Sunlight is the power source for nearly all life on Earth, but it can be destructive, too. When too much radiation—particularly the heat rays of the near-infrared—hits manmade structures, it can cause them to overheat, warp, and even fracture.
Nature, on the other hand, seems generally unconcerned about overheating. It turns out that many organisms have specialized circulatory systems to regulate temperature—a fact that intrigued Dr. Mark Alston and his research team at the University of Nottingham. A lot of humanity’s best “inventions” have been taken directly from nature’s playbook, so Alston wondered if he could mimic a natural mechanism to cope with sunlight in his own lab.
Although he was initially interested in the type of circulatory system found most often in mammals, Alston quickly realized that its basic mechanism—pumping heat to the extremities, where it gets discarded—isn’t best suited to most human applications. Instead, he says, “We were looking more for a recirculative system, to store energy…so we could put it back into the system.” In fact, he was quickly drawn to the way plants absorb energy from incident sunlight, stashing it as sugars in a fluid and then moving it out of the leaf so that the energy can be used for growth. If we could do something similar, he realized, we could prevent material stress and generate energy at the same time!
Leaves, of course, absorb and transport energy via fluid flowing through a complex system of veins, a system termed fluidics. “Although it sounds incredibly simple, nature is very complex, with order rules that are regulated to hierarchical scales that we have to mirror and match,” Alston says. In other words, you can’t expect things to behave the same when you scale them up or down in size; the capillary action that helps a plant pull water up its stem just won’t work if the channel is too large. But in an effort to replicate some of that complexity in synthetic materials, Alston developed an algorithm to design a network of tiny channels optimized for this kind of energy transport.
|Leaves host highly intricate networks of veins, which transport energy to the rest of the plant.
Image Credit: By wiki user Star61; own work, (CC BY-SA 4.0)

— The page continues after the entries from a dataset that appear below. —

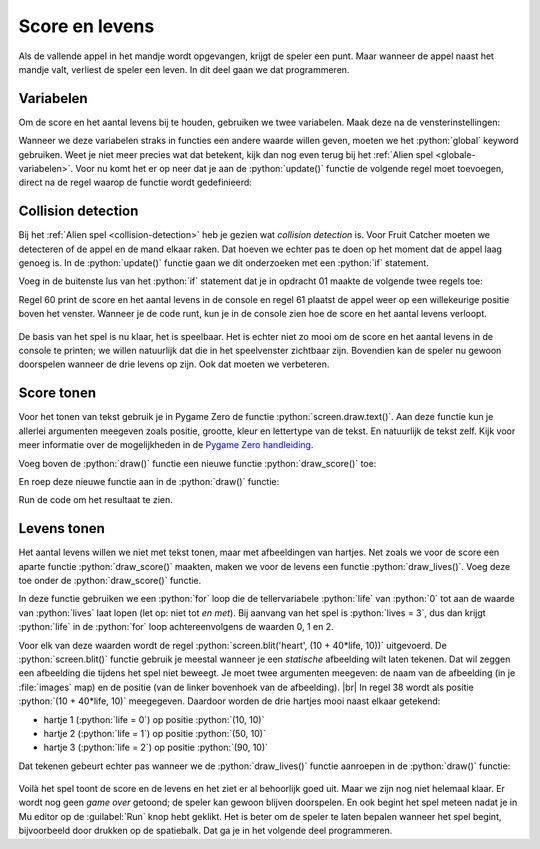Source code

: .. role:: python(code)
   :language: python

.. |br| raw:: html

   <br/>

Score en levens
===============

Als de vallende appel in het mandje wordt opgevangen, krijgt de speler een punt. Maar wanneer de appel naast het mandje valt, verliest de speler een leven. In dit deel gaan we dat programmeren.

Variabelen
----------

Om de score en het aantal levens bij te houden, gebruiken we twee variabelen. Maak deze na de vensterinstellingen:

.. code-block:: python
    :linenos:
    :caption: fruitcatcher.py
    :emphasize-lines: 9-11

    import random

    # Vensterinstellingen
    WIDTH = 600
    HEIGHT = 400
    TITLE = 'Fruit Catcher'
    MARGIN = 20

    # Variabelen voor score en levens
    score = 0
    lives = 3

Wanneer we deze variabelen straks in functies een andere waarde willen geven, moeten we het :python:`global` keyword gebruiken. Weet je niet meer precies wat dat betekent, kijk dan nog even terug bij het :ref:`Alien spel <globale-variabelen>`. Voor nu komt het er op neer dat je aan de :python:`update()` functie de volgende regel moet toevoegen, direct na de regel waarop de functie wordt gedefinieerd: 

.. code-block:: python
    :linenos:
    :lineno-start: 37
    :caption: fruitcatcher.py
    :emphasize-lines: 3

    # Update() functie
    def update():
        global score, lives
        
        # Keyboard events
        ...    

Collision detection
-------------------

Bij het :ref:`Alien spel <collision-detection>` heb je gezien wat *collision detection* is. Voor Fruit Catcher moeten we detecteren of de appel en de mand elkaar raken. Dat hoeven we echter pas te doen op het moment dat de appel laag genoeg is. In de :python:`update()` functie gaan we dit onderzoeken met een :python:`if` statement.

.. dropdown:: Opdracht 01
    :color: secondary
    :icon: pencil

    Hieronder zie je de vorm van het *geneste* :python:`if` statement waarmee we gaan checken of de appel in de mand valt, in gewone-mensentaal. Vertaal dit statement naar Python code. Om te checken of het middelpunt van de appel sprite zich binnen de mand bevindt, gebruik je :python:`basket.collidepoint(apple.center)`.

    .. code-block::
        :class: no-copybutton
        :linenos:
        :lineno-start: 54

        # Collision detection
        Als de bovenkant van de appel lager is dan de bovenkant van de mand:
            Als het middelpunt van de appel sprite zich binnen de mand sprite bevindt:
                Tel 1 punt bij de score op.
            Anders:
                Haal 1 van de levens af.

Voeg in de buitenste lus van het :python:`if` statement dat je in opdracht 01 maakte de volgende twee regels toe:

.. code-block:: python
    :linenos:
    :lineno-start: 54
    :caption: fruitcatcher.py
    :emphasize-lines: 7-8

    # Collision detection
    if ...:
        if ...:
            ...
        else:
            ...
        print(f'Score: {score}. Levens: {lives}.')
        init_fruit()
            
Regel 60 print de score en het aantal levens in de console en regel 61 plaatst de appel weer op een willekeurige positie boven het venster. Wanneer je de code runt, kun je in de console zien hoe de score en het aantal levens verloopt.

.. figure:: images/score_lives_print.png

De basis van het spel is nu klaar, het is speelbaar. Het is echter niet zo mooi om de score en het aantal levens in de console te printen; we willen natuurlijk dat die in het speelvenster zichtbaar zijn. Bovendien kan de speler nu gewoon doorspelen wanneer de drie levens op zijn. Ook dat moeten we verbeteren.

Score tonen
-----------

Voor het tonen van tekst gebruik je in Pygame Zero de functie :python:`screen.draw.text()`. Aan deze functie kun je allerlei argumenten meegeven zoals positie, grootte, kleur en lettertype van de tekst. En natuurlijk de tekst zelf. Kijk voor meer informatie over de mogelijkheden in de `Pygame Zero handleiding <https://pygame-zero.readthedocs.io/en/stable/ptext.html>`_.

Voeg boven de :python:`draw()` functie een nieuwe functie :python:`draw_score()` toe:

.. code-block:: python
    :linenos:
    :lineno-start: 31
    :caption: fruitcatcher.py

    # Functie draw_score() tekent de score
    def draw_score():
        screen.draw.text(f'Score: {score}', topright=(580,20), width=360, fontname="boogaloo", fontsize=48, color="#DDDDDD", gcolor="#666666", owidth=1.5, ocolor="black", alpha=0.8)

En roep deze nieuwe functie aan in de :python:`draw()` functie:

.. code-block:: python
    :linenos:
    :lineno-start: 35
    :caption: fruitcatcher.py
    :emphasize-lines: 6

    # Draw() functie
    def draw():
        screen.clear()
        fruit.draw()
        basket.draw()
        draw_score()

Run de code om het resultaat te zien.

Levens tonen
------------

Het aantal levens willen we niet met tekst tonen, maar met afbeeldingen van hartjes. Net zoals we voor de score een aparte functie :python:`draw_score()` maakten, maken we voor de levens een functie :python:`draw_lives()`. Voeg deze toe onder de :python:`draw_score()` functie. 

.. code-block:: python
    :linenos:
    :lineno-start: 31
    :caption: fruitcatcher.py
    :emphasize-lines: 5-8

    # Functie draw_score() tekent de score
    def draw_score():
        screen.draw.text(f'

    # Functie draw_lives() tekent de hartjes die de levens voorstellen
    def draw_lives():
        for life in range(lives):
            screen.blit('heart', (10 + 40*life, 10))

In deze functie gebruiken we een :python:`for` loop die de tellervariabele :python:`life` van :python:`0` tot aan de waarde van :python:`lives` laat lopen (let op: niet tot *en met*). Bij aanvang van het spel is :python:`lives = 3`, dus dan krijgt :python:`life` in de :python:`for` loop achtereenvolgens de waarden 0, 1 en 2.

Voor elk van deze waarden wordt de regel :python:`screen.blit('heart', (10 + 40*life, 10))` uitgevoerd. De :python:`screen.blit()` functie gebruik je meestal wanneer je een *statische* afbeelding wilt laten tekenen. Dat wil zeggen een afbeelding die tijdens het spel niet beweegt. Je moet twee argumenten meegeven: de naam van de afbeelding (in je :file:`images` map) en de positie (van de linker bovenhoek van de afbeelding). |br| In regel 38 wordt als positie :python:`(10 + 40*life, 10)` meegegeven. Daardoor worden de drie hartjes mooi naast elkaar getekend:

* hartje 1 (:python:`life = 0`) op positie :python:`(10, 10)`
* hartje 2 (:python:`life = 1`) op positie :python:`(50, 10)`
* hartje 3 (:python:`life = 2`) op positie :python:`(90, 10)`

Dat tekenen gebeurt echter pas wanneer we de :python:`draw_lives()` functie aanroepen in de :python:`draw()` functie:

.. code-block:: python
    :linenos:
    :lineno-start: 40
    :caption: fruitcatcher.py
    :emphasize-lines: 7

    # Draw() functie
    def draw():
        screen.clear()
        fruit.draw()
        basket.draw()
        draw_score()
        draw_lives()

.. figure:: images/score_lives_draw.png
    :width: 500

Voilà het spel toont de score en de levens en het ziet er al behoorlijk goed uit. Maar we zijn nog niet helemaal klaar. Er wordt nog geen *game over* getoond; de speler kan gewoon blijven doorspelen. En ook begint het spel meteen nadat je in Mu editor op de :guilabel:`Run` knop hebt geklikt. Het is beter om de speler te laten bepalen wanneer het spel begint, bijvoorbeeld door drukken op de spatiebalk. Dat ga je in het volgende deel programmeren.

Once he was happy with the solution developed by his algorithm, Alston used lasers to etch the microchannels—varying in width from 2 millimeters to 3 millimeters—into two plates of a synthetic polymer, each 5 millimeters thick. After bonding the mirrored pieces together, he had created a leaf-mimicking patch of material measuring about 6” x 8.5”. Following more computations to ensure uniform flow in all the patch’s channels, he set distilled water flowing through it and cranked a test lamp up to 1000 lux—about the brightness of an overcast day. Measuring the amount of energy absorbed and transported to an external heat reservoir, Alston found he was able to achieve a temperature difference between the inflowing water and the outflowing water difference of 14°C, which translated to several dozen Watts of heating power.
Excited by these initial results, Alston envisions a future where panels of similar material would be outfitted with sensors and precisely controlled pumps that would allow them to work in tandem—much like the leaves of a tree. As he points out, it’s not uncommon that part of a structure faces full sun while another portion is partially shaded. In a scenario such as this, numerous panels mosaiced together make a lot of sense. “Each one would be able to regulate its own temperature with relation to its specific area or environment, which could be completely different to its neighbor,” he says.

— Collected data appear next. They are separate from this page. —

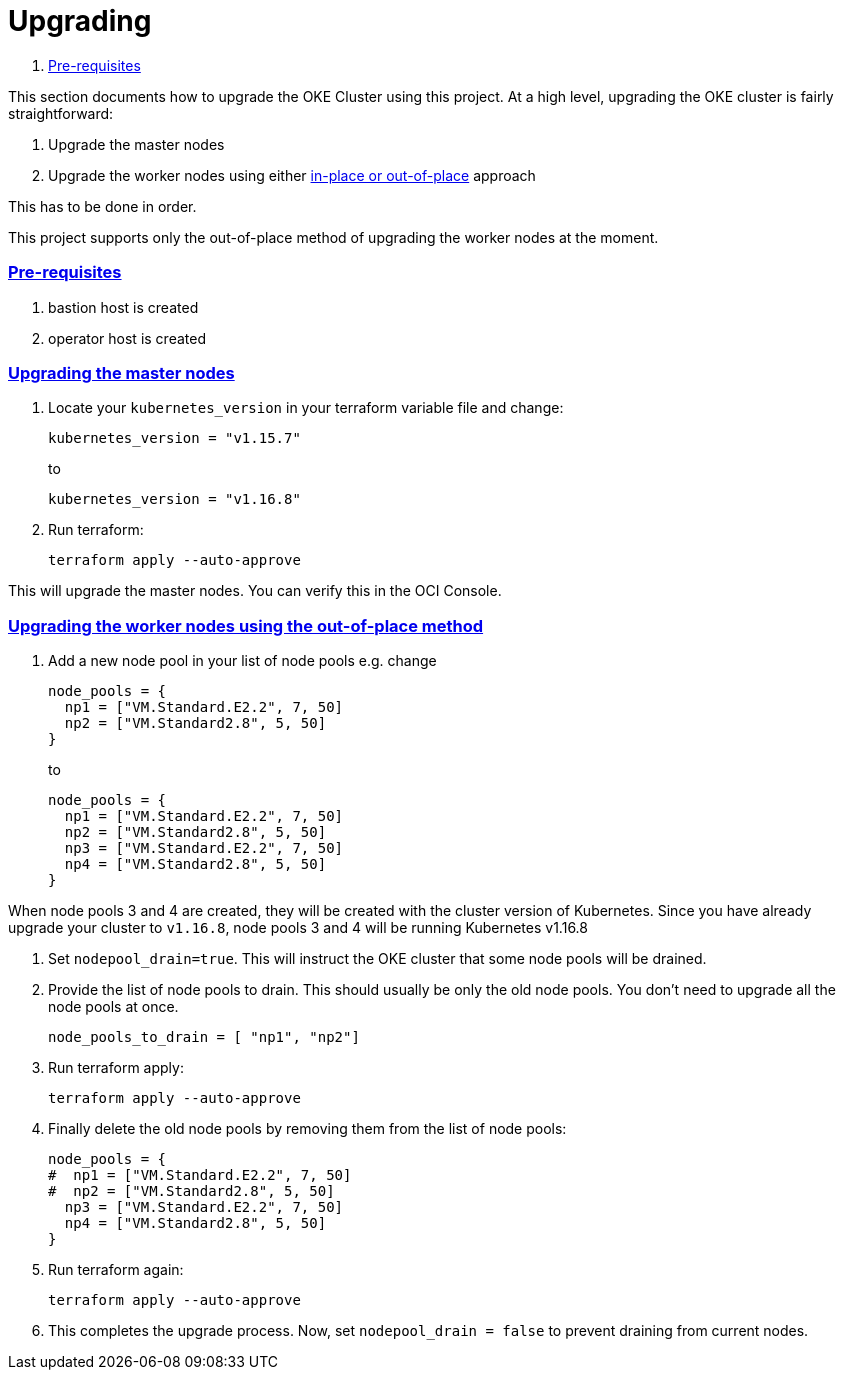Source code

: = Upgrading

:idprefix:
:idseparator: -
:sectlinks:


:uri-repo: https://github.com/oracle-terraform-modules/terraform-oci-oke
:uri-rel-file-base: link:{uri-repo}/blob/master
:uri-rel-tree-base: link:{uri-repo}/tree/master
:uri-docs: {uri-rel-file-base}/docs
:uri-instructions: {uri-docs}/instructions.adoc
:uri-oci-keys: https://docs.cloud.oracle.com/iaas/Content/API/Concepts/apisigningkey.htm
:uri-oci-ocids: https://docs.cloud.oracle.com/iaas/Content/API/Concepts/apisigningkey.htm#five
:uri-oci-okepolicy: https://docs.cloud.oracle.com/iaas/Content/ContEng/Concepts/contengpolicyconfig.htm#PolicyPrerequisitesService
:uri-terraform: https://www.terraform.io
:uri-terraform-oci: https://www.terraform.io/docs/providers/oci/index.html
:uri-terraform-options: {uri-docs}/terraformoptions.adoc
:uri-topology: {uri-docs}/topology.adoc
:uri-upgrade-oke: https://docs.cloud.oracle.com/en-us/iaas/Content/ContEng/Tasks/contengupgradingk8sworkernode.htm
:uri-variables: {uri-rel-file-base}/variables.tf

. link:#pre-requisites[Pre-requisites]

This section documents how to upgrade the OKE Cluster using this project. At a high level, upgrading the OKE cluster is fairly straightforward:

1. Upgrade the master nodes
2. Upgrade the worker nodes using either {uri-upgrade-oke}[in-place or out-of-place] approach

This has to be done in order.

This project supports only the out-of-place method of upgrading the worker nodes at the moment.

=== Pre-requisites

. bastion host is created
. operator host is created

=== Upgrading the master nodes

. Locate your `kubernetes_version` in your terraform variable file and change:

+
----
kubernetes_version = "v1.15.7" 
----
to 

+
----
kubernetes_version = "v1.16.8"
----

. Run terraform:

+
----
terraform apply --auto-approve
----

This will upgrade the master nodes. You can verify this in the OCI Console.


=== Upgrading the worker nodes using the out-of-place method

1. Add a new node pool in your list of node pools e.g. change
+
[source,bash]
----
node_pools = {
  np1 = ["VM.Standard.E2.2", 7, 50]
  np2 = ["VM.Standard2.8", 5, 50]
}
----
to

+
----
node_pools = {
  np1 = ["VM.Standard.E2.2", 7, 50]
  np2 = ["VM.Standard2.8", 5, 50]
  np3 = ["VM.Standard.E2.2", 7, 50]
  np4 = ["VM.Standard2.8", 5, 50]
}
----

When node pools 3 and 4 are created, they will be created with the cluster version of Kubernetes. Since you have already upgrade your cluster to `v1.16.8`, node pools 3 and 4 will be running Kubernetes v1.16.8

. Set `nodepool_drain=true`. This will instruct the OKE cluster that some node pools will be drained.

. Provide the list of node pools to drain. This should usually be only the old node pools. You don't need to upgrade all the node pools at once.

+
----
node_pools_to_drain = [ "np1", "np2"] 
----

. Run terraform apply:

+
----
terraform apply --auto-approve
----

. Finally delete the old node pools by removing them from the list of node pools:

+
----
node_pools = {
#  np1 = ["VM.Standard.E2.2", 7, 50]
#  np2 = ["VM.Standard2.8", 5, 50]
  np3 = ["VM.Standard.E2.2", 7, 50]
  np4 = ["VM.Standard2.8", 5, 50]
}
----

. Run terraform again:

+
----
terraform apply --auto-approve
----

. This completes the upgrade process. Now, set ```nodepool_drain = false``` to prevent draining from current nodes.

|A depiction of what panels working together might look like.
Image Credit: Mark Alston
Of course, there’s a lot of work to be done before we get there. Right now, Alston is on the lookout for industrial partners to help scale up the project; while he’s confident that the production process isn’t too complicated to adapt for mass production, he does want to experiment with more advanced energy-capturing fluids in the hope of increasing efficiency. In his search for partners, Alston envisions aerospace companies using his creation to shield their capsules and equipment from the sun’s rays. He’s also courting the medical industry; when the microchannels are embedded in silicon the temperature-regulating properties are largely unchanged but the material becomes a flexible patch that could be applied to burns to rapidly cool off damaged tissue.
Whether we first see Alston’s self-regulating material on spaceships, in hospitals, or in some other application he hasn’t thought of yet, it’s one more exciting advancement in materials research to watch out for. Of course, you already see the original version in action every day—yet another reason to show our green spaces a little appreciation.